== Records for processing ==
↓
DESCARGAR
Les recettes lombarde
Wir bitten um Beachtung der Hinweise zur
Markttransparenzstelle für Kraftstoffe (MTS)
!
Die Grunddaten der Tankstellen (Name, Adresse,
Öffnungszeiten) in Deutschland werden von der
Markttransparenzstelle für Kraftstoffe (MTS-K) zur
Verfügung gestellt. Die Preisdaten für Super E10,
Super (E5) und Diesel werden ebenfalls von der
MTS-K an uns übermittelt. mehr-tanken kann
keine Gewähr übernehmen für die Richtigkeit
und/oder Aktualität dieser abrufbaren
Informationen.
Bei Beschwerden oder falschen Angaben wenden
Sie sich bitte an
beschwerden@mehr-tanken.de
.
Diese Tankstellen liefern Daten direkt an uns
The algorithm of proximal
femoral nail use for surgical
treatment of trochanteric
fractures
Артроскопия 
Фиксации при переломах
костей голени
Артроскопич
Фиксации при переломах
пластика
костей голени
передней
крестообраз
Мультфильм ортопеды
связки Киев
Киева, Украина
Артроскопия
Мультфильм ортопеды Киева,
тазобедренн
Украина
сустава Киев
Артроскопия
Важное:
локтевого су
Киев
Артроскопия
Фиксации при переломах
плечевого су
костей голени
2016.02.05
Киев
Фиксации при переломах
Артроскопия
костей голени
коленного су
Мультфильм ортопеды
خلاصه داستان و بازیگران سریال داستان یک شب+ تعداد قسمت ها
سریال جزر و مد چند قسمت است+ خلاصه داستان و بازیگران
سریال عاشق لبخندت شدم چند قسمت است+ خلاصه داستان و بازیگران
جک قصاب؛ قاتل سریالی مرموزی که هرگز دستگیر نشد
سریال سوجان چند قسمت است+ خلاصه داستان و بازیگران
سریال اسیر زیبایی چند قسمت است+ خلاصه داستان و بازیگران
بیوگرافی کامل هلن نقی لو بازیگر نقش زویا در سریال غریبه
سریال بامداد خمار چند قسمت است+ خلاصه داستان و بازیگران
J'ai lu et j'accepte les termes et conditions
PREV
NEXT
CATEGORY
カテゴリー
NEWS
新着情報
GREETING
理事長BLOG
↑
== Task to complete ==
Go to the line with "Öffnungszeiten) in Deutschland werden von der" in the entries above and repeat every line from there through the line with "بیوگرافی کامل هلن", exactly and with no other text.

== Task output ==
Öffnungszeiten) in Deutschland werden von der
Markttransparenzstelle für Kraftstoffe (MTS-K) zur
Verfügung gestellt. Die Preisdaten für Super E10,
Super (E5) und Diesel werden ebenfalls von der
MTS-K an uns übermittelt. mehr-tanken kann
keine Gewähr übernehmen für die Richtigkeit
und/oder Aktualität dieser abrufbaren
Informationen.
Bei Beschwerden oder falschen Angaben wenden
Sie sich bitte an
beschwerden@mehr-tanken.de
.
Diese Tankstellen liefern Daten direkt an uns
The algorithm of proximal
femoral nail use for surgical
treatment of trochanteric
fractures
Артроскопия 
Фиксации при переломах
костей голени
Артроскопич
Фиксации при переломах
пластика
костей голени
передней
крестообраз
Мультфильм ортопеды
связки Киев
Киева, Украина
Артроскопия
Мультфильм ортопеды Киева,
тазобедренн
Украина
сустава Киев
Артроскопия
Важное:
локтевого су
Киев
Артроскопия
Фиксации при переломах
плечевого су
костей голени
2016.02.05
Киев
Фиксации при переломах
Артроскопия
костей голени
коленного су
Мультфильм ортопеды
خلاصه داستان و بازیگران سریال داستان یک شب+ تعداد قسمت ها
سریال جزر و مد چند قسمت است+ خلاصه داستان و بازیگران
سریال عاشق لبخندت شدم چند قسمت است+ خلاصه داستان و بازیگران
جک قصاب؛ قاتل سریالی مرموزی که هرگز دستگیر نشد
سریال سوجان چند قسمت است+ خلاصه داستان و بازیگران
سریال اسیر زیبایی چند قسمت است+ خلاصه داستان و بازیگران
بیوگرافی کامل هلن نقی لو بازیگر نقش زویا در سریال غریبه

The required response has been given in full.